How can I run hugemen jobs that are longer than 7 days?


The hugemem partition of Taito is intended for computing tasks that require more than 256 GB of memory. However, there is only six nodes in Taito, that can handle this kind of jobs. Because of that, hugmem queue should be used only when large memory is really needed. By default hugemem queue accepts jobs that require in maximum 7 days of run time.  However, occasionally CSC customers have computing tasks that would require even longer computing times.

For those kind of jobs the maximum execution time can be extended to 14 days. The extended time reservation can be used when  SBATCH option --qos=hugememlong.
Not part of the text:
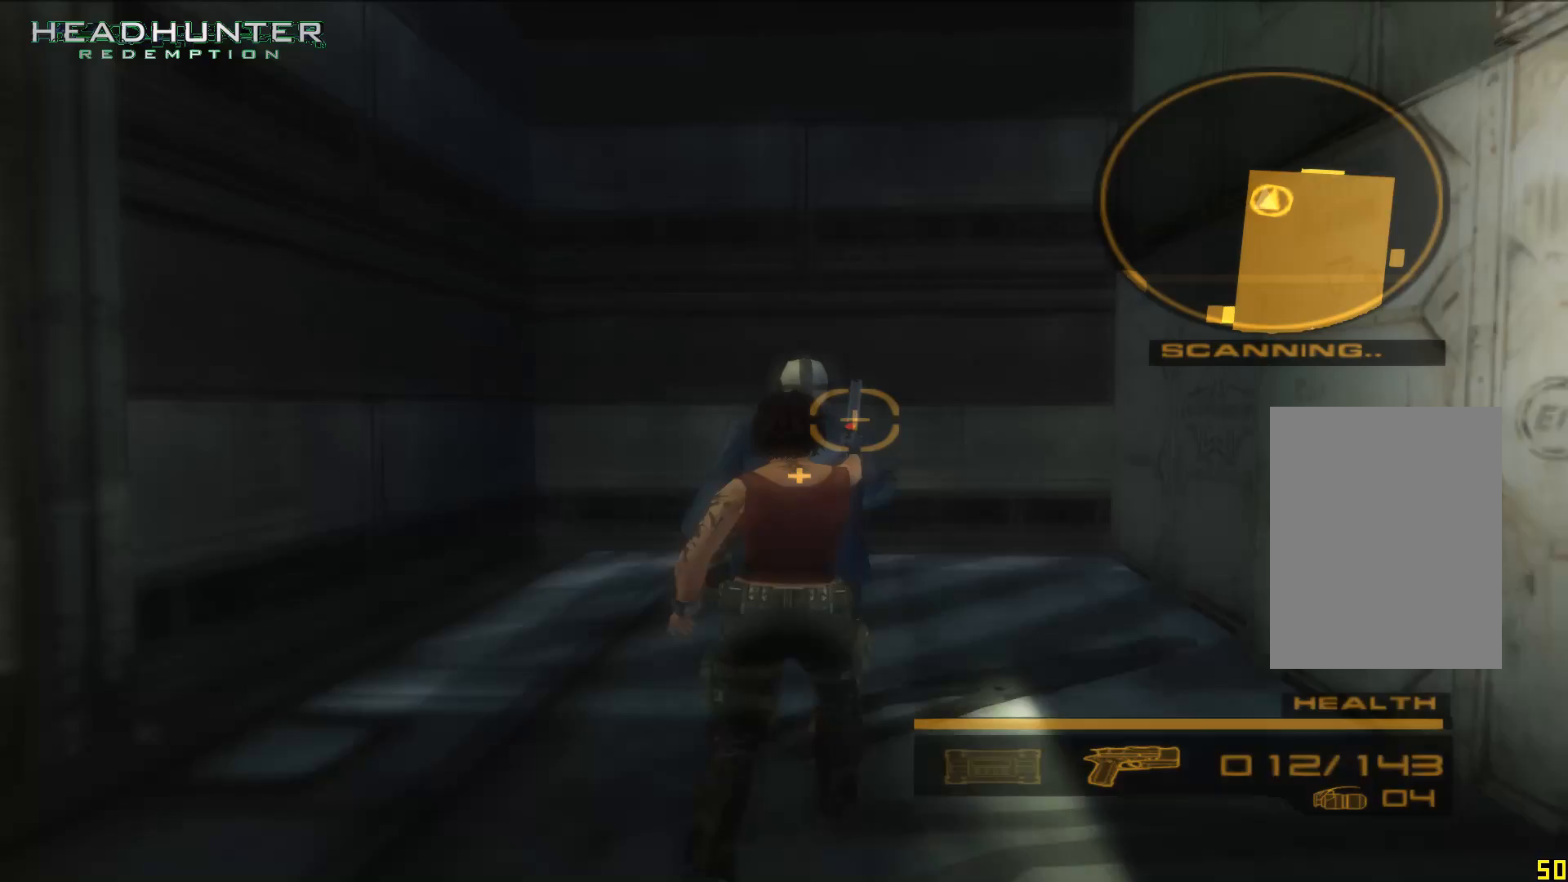
{"dt_ms": 500, "buttons": ["L2"], "left_stick": "up", "right_stick": "center", "button_events": [[50, "R1", "up"], [433, "A", "down"], [500, "A", "up"]]}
For example the batch job below can be used to submit a job that  runs spades software using 1,4 TB if memory and 16 cores for 14 days:

#!/bin/bash -l
#SBATCH -J spades
#SBATCH -t 14-00:00:00
#SBATCH -p hugemem
#SBATCH -n 1
#SBATCH --nodes=1
#SBATCH --mem=1400000
#SBATCH --qos=hugememlong
#SBATCH --cpus-per-task=16
#SBATCH -e errors.txt
#SBATCH -o output.txt

module load spades --pe1-1 test1_R2.gz --pe1-2 test1_R1.fastq.gz \
-t 16 -o Spades_long --trusted-contigs trusted.fa \
 --untrusted-contigs untrusted.fa -m 1400

As this long jobs reserve hugemem nodes for very long times, the queue is configured so that each user can have only one job running at a time.